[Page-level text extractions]
----------
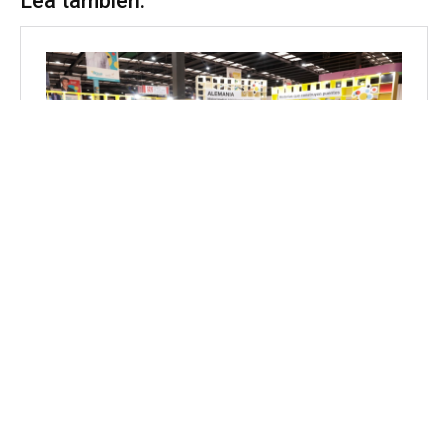
Lea también:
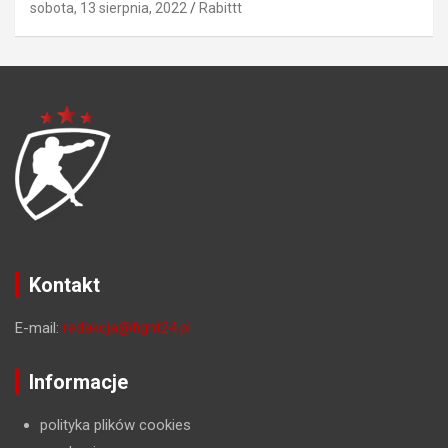
sobota, 13 sierpnia, 2022
Rabittt
Kontakt
E-mail:
redakcja@fight24.pl
Informacje
polityka plików cookies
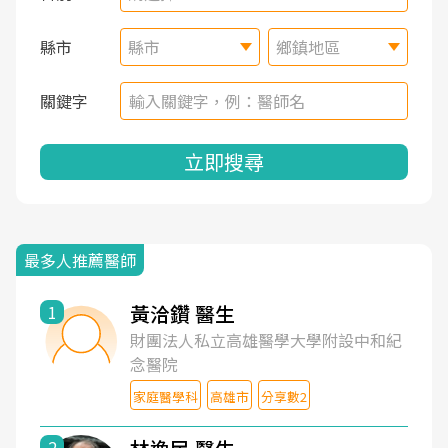
縣市
縣市
鄉鎮地區
關鍵字
立即搜尋
最多人推薦醫師
黃洽鑽 醫生
1
財團法人私立高雄醫學大學附設中和紀
念醫院
家庭醫學科
高雄市
分享數2
2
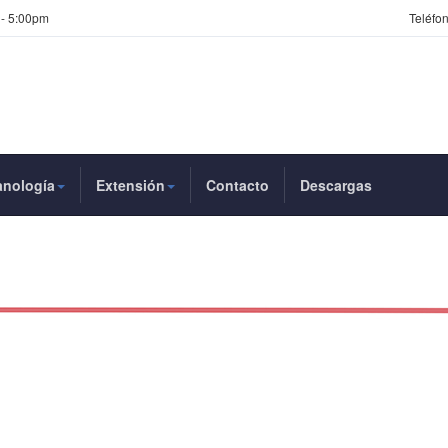
 - 5:00pm
Teléfon
anología
Extensión
Contacto
Descargas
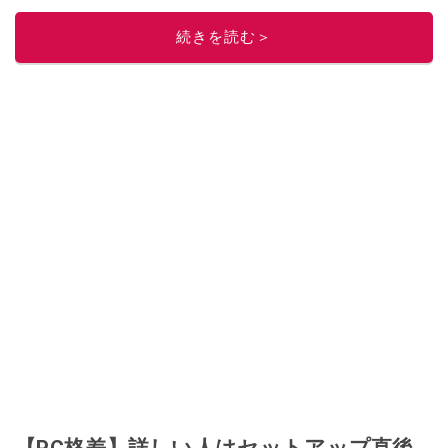
このイチオシストの他の記事を読む
続きを読む＞
【PC格差】詳しい人はセットアップ直後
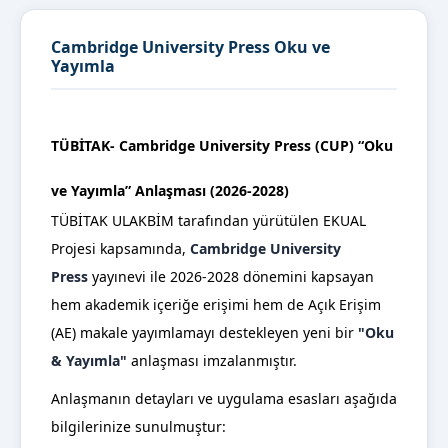
Cambridge University Press Oku ve
Yayımla
TÜBİTAK- Cambridge University Press (CUP) “Oku
ve Yayımla” Anlaşması (2026-2028)
TÜBİTAK ULAKBİM tarafından yürütülen EKUAL
Projesi kapsamında,
Cambridge University
Press
yayınevi ile 2026-2028 dönemini kapsayan
hem akademik içeriğe erişimi hem de Açık Erişim
(AE) makale yayımlamayı destekleyen yeni bir
"Oku
& Yayımla"
anlaşması imzalanmıştır.
Anlaşmanın detayları ve uygulama esasları aşağıda
bilgilerinize sunulmuştur:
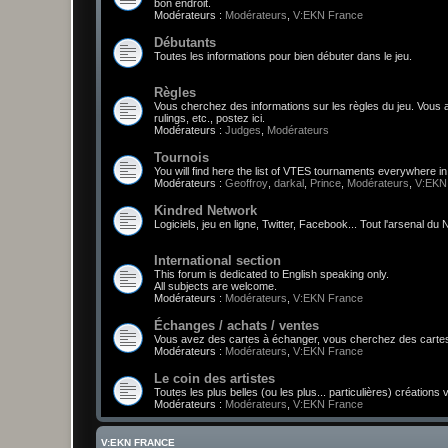
bon endroit.
Modérateurs :
Modérateurs
,
V:EKN France
Débutants
Toutes les informations pour bien débuter dans le jeu.
Règles
Vous cherchez des informations sur les règles du jeu. Vou
rulings, etc., postez ici.
Modérateurs :
Judges
,
Modérateurs
Tournois
You will find here the list of VTES tournaments everywhere i
Modérateurs :
Geoffroy
,
darkal
,
Prince
,
Modérateurs
,
V:EKN
Kindred Network
Logiciels, jeu en ligne, Twitter, Facebook... Tout l'arsenal d
International section
This forum is dedicated to English speaking only.
All subjects are welcome.
Modérateurs :
Modérateurs
,
V:EKN France
Échanges / achats / ventes
Vous avez des cartes à échanger, vous cherchez des cartes,
Modérateurs :
Modérateurs
,
V:EKN France
Le coin des artistes
Toutes les plus belles (ou les plus... particulières) créations
Modérateurs :
Modérateurs
,
V:EKN France
V:EKN FRANCE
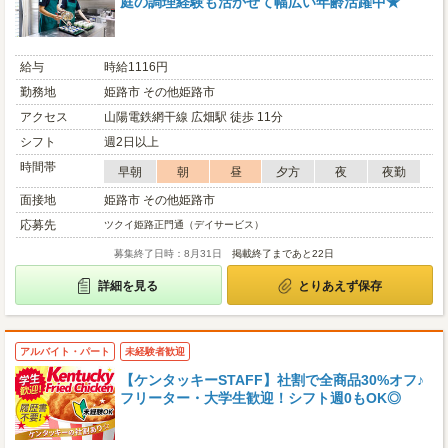
庭の調理経験も活かせて幅広い年齢活躍中★
給与
時給1116円
勤務地
姫路市 その他姫路市
アクセス
山陽電鉄網干線 広畑駅 徒歩 11分
シフト
週2日以上
時間帯
早朝
朝
昼
夕方
夜
夜勤
面接地
姫路市 その他姫路市
応募先
ツクイ姫路正門通（デイサービス）
募集終了日時：8月31日
掲載終了まであと22日
詳細を見る
とりあえず保存
アルバイト・パート
未経験者歓迎
【ケンタッキーSTAFF】社割で全商品30%オフ♪
フリーター・大学生歓迎！シフト週0もOK◎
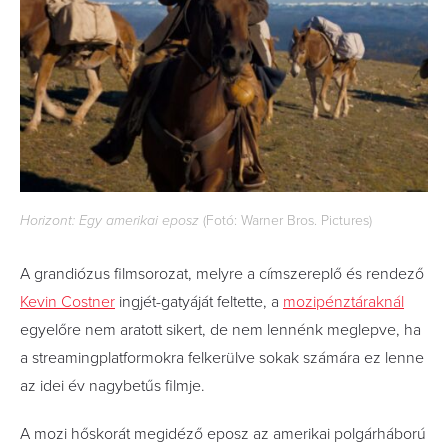
Horizont: Egy amerikai eposz
(Fotó: Warner Bros. Pictures)
A grandiózus filmsorozat, melyre a címszereplő és rendező
Kevin Costner
ingjét-gatyáját feltette, a
mozipénztáraknál
egyelőre nem aratott sikert, de nem lennénk meglepve, ha
a streamingplatformokra felkerülve sokak számára ez lenne
az idei év nagybetűs filmje.
A mozi hőskorát megidéző eposz az amerikai polgárháború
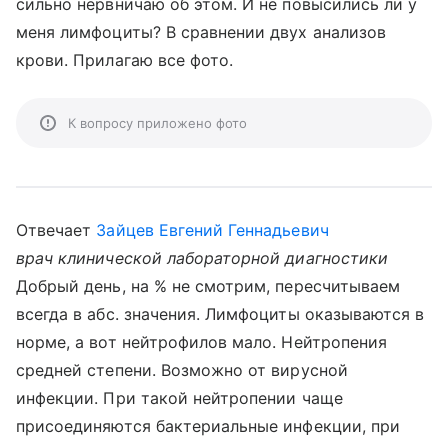
сильно нервничаю об этом. И не повысились ли у
меня лимфоциты? В сравнении двух анализов
крови. Прилагаю все фото.
К вопросу приложено фото
Отвечает
Зайцев Евгений Геннадьевич
врач клинической лабораторной диагностики
Добрый день, на % не смотрим, пересчитываем
всегда в абс. значения. Лимфоциты оказываются в
норме, а вот нейтрофилов мало. Нейтропения
средней степени. Возможно от вирусной
инфекции. При такой нейтропении чаще
присоединяются бактериальные инфекции, при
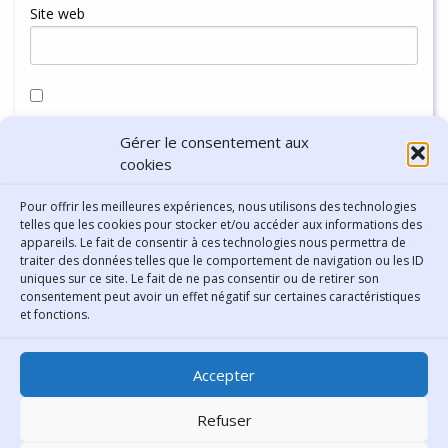
Site web
Enregistrer mon nom, mon e-mail et mon site dans le
Gérer le consentement aux
navigateur pour mon prochain commentaire.
cookies
Pour offrir les meilleures expériences, nous utilisons des technologies
telles que les cookies pour stocker et/ou accéder aux informations des
appareils. Le fait de consentir à ces technologies nous permettra de
traiter des données telles que le comportement de navigation ou les ID
uniques sur ce site. Le fait de ne pas consentir ou de retirer son
consentement peut avoir un effet négatif sur certaines caractéristiques
Contact
et fonctions.
Bibliothèque municipale de
Accepter
Lyon
30 Boulevard Vivier-Merle
Refuser
69431 Lyon Cedex 03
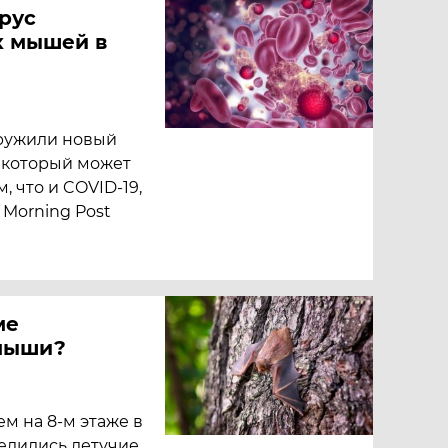
рус
х мышей в
ружили новый
 который может
, что и COVID-19,
 Morning Post
ме
 мыши?
м на 8-м этаже в
елились летучие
----------
◆ AIM OF THE EXERCISE ◆
Wherever the string "Press" occurs in the records, copy the line it is in.

◆ WRITTEN SOLUTION ◆
Cambridge University Press Oku ve
TÜBİTAK- Cambridge University Press (CUP) “Oku
Press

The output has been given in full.